Winter weather has arrived, dumping measurable amounts of snow across the nation and creating problems for businesses unable to operate at full capacity. This is especially problematic in those parts of the country where such weather isn’t the norm, and the communities are ill equipped to manage through snow and ice.
Winter Weather Woes
Impassable roads, electrical outages and delayed services are all common struggles tied to winter storms. They can also be a recipe for disaster for businesses if their operations are interrupted—including their revenue-generating business hours, supply chains and property functionality or accessibility.
Organizations that are not adequately prepared to rapidly address a disruption in their business—regardless of whether it stems from snow or any other unanticipated problem—run the risk of experiencing long-term damage to operations and reputation, some of which cannot be overcome.
But even those businesses that stay up and running during inclement winter weather are not immune from weather-related claims, including worker, customer or vendor injuries that stem from slips and falls on icy premises; or damaged commercial fleets that result from auto accidents on slippery roads or in areas with limited visibility.
These very real challenges demonstrate the importance of having business continuity and safety management plans in place—helping to ensure your business is resilient in the wake of unpredictable winter weather.
Still, even the most solid planning won’t be enough if you don’t have the processes and tools in place to execute on those plans to truly mitigate disaster. But that’s where risk management information technology can help—automating your business continuity and safety plans to they are easier to mobilize, as well as streamlining the incident reporting and claims process for those events that do occur when winter weather strikes.
Risk Management Technology and Business Continuity in the Wake of a Winter Storm
First and foremost, the right risk management technology will automate your entire business continuity plan—automatically triggering alerts of impending emergencies (like a winter storm), as well as triggering workflows that set emergency action plans into action.
Here’s how it works: Geocoding technology within a risk management information system can pinpoint information specific to an organization’s business—like properties, locations, key vendors, means of transport, key personnel or any other location important to a business.

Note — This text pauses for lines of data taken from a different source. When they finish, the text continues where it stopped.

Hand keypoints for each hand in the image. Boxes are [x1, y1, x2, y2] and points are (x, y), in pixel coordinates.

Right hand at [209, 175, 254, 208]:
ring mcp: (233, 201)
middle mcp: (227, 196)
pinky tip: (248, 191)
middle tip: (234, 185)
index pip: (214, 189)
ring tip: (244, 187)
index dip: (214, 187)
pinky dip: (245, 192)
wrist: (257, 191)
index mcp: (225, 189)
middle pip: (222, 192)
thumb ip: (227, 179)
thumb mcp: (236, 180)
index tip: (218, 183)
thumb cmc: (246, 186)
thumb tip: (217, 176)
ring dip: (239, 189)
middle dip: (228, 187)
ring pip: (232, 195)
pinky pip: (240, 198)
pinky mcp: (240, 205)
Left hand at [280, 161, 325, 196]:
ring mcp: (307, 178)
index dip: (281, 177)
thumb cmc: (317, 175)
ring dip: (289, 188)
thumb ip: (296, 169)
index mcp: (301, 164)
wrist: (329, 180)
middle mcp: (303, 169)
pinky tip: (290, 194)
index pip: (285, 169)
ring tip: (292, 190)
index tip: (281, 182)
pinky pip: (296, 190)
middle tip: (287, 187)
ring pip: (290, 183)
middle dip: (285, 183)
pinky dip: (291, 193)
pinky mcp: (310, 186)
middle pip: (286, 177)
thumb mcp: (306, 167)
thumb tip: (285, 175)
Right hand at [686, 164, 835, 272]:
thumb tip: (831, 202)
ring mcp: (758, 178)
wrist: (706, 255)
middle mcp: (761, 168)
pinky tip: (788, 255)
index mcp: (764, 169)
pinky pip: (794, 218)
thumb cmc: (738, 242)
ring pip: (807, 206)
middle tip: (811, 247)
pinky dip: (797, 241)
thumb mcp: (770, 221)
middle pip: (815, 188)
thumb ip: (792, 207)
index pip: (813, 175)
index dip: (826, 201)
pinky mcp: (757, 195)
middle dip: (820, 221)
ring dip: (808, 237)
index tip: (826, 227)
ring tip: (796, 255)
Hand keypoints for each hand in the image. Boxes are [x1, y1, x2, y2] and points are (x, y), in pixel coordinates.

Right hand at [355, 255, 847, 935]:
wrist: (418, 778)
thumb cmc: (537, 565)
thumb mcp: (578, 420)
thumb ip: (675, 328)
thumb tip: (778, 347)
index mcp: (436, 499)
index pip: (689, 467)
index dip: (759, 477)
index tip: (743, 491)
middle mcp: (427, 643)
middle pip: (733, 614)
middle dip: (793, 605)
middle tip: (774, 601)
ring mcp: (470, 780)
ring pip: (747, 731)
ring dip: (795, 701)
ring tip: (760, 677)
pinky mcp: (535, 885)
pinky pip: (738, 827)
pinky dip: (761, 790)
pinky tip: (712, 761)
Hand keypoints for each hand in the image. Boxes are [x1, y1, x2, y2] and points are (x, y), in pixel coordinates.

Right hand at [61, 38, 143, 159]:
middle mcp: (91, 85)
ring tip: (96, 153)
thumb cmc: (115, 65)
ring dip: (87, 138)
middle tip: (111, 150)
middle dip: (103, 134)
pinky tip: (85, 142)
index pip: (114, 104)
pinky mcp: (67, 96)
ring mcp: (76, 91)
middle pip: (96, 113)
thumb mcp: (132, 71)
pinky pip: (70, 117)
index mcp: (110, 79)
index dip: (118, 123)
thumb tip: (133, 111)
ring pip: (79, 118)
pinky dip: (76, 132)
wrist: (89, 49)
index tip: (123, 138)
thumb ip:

From there, the system can then determine any properties and/or vendors that may be in close proximity to an event type, such as a winter storm.
Once that’s determined, the system will then mobilize the predetermined emergency action plan that your organization thoughtfully created and embedded within your risk management information system. Stakeholders will be notified of next steps, and as they complete and report completion of their assigned tasks within the system, the next steps will be triggered.
The continuous flow of information allows everyone to stay on top of their emergency plan-related assignments, as well as anticipate problems and take corrective actions sooner—such as diverting your fleet away from the storm; engaging a backup supplier if your typical supplier is at risk of not being able to deliver; or ensuring property maintenance crews or vendors are prepared to address any facility issues that could hinder operation.
The functionality doesn’t stop there, though. Beyond automating and streamlining emergency preparedness plans to keep your business up and running, the right risk management technology can also help automate and streamline how you capture any incidents or manage any claims that might stem from winter weather.
Risk Management Technology Helps Reduce Liability in the Wake of a Winter Storm
Unfortunately, when mother nature strikes, incidents and accidents can still occur, despite well thought out emergency planning and execution of those plans. For instance, workers, vendors and even visitors can slip and fall due to icy conditions on your organization’s premises. This can lead to expensive claims and even legal action if such incidents are not well documented and well managed.
The right risk management technology will provide a single record for any item related to a specific incident or claim This is because such a system can electronically facilitate everything from collecting incident data and communicating about an incident or claim, to analyzing claim and policy data, and processing claims. So, in the event someone slips on a patch of ice at your property, risk management technology can help keep liability at bay in a multitude of ways.
First, from an automation perspective, the right system keeps communication about an incident or claim flowing—automatically notifying organization stakeholders of any incident or claim, and enabling consistent and timely communication among the organization, claims professional and the injured party.
This will enable you to intervene faster, ensuring the injured party is getting the right medical attention and feels the organization is vested in his or her recovery. It will also help to keep claims moving so they can be closed faster. In effect, injured workers, vendors or visitors are less likely to feel like your organization has forgotten about them or is trying to keep them in the dark regarding their claims—feelings that can often result in injured parties taking legal action.
From an analytics perspective, the right risk management technology will also be able to benchmark a claim against other similar claims, and then trigger alerts regarding potential outlier claims. This can help you to identify riskier claims that can spiral out of control because of costs, as well as potentially help you identify fraudulent claims—reducing your claims costs and legal liability.
Don’t Get Left Out in the Cold
When Old Man Winter rears his ugly head, risk management technology can help ensure your business isn’t left out in the cold by keeping your business continuity plan on track and reducing liabilities that might stem from injuries related to snow and ice on your property.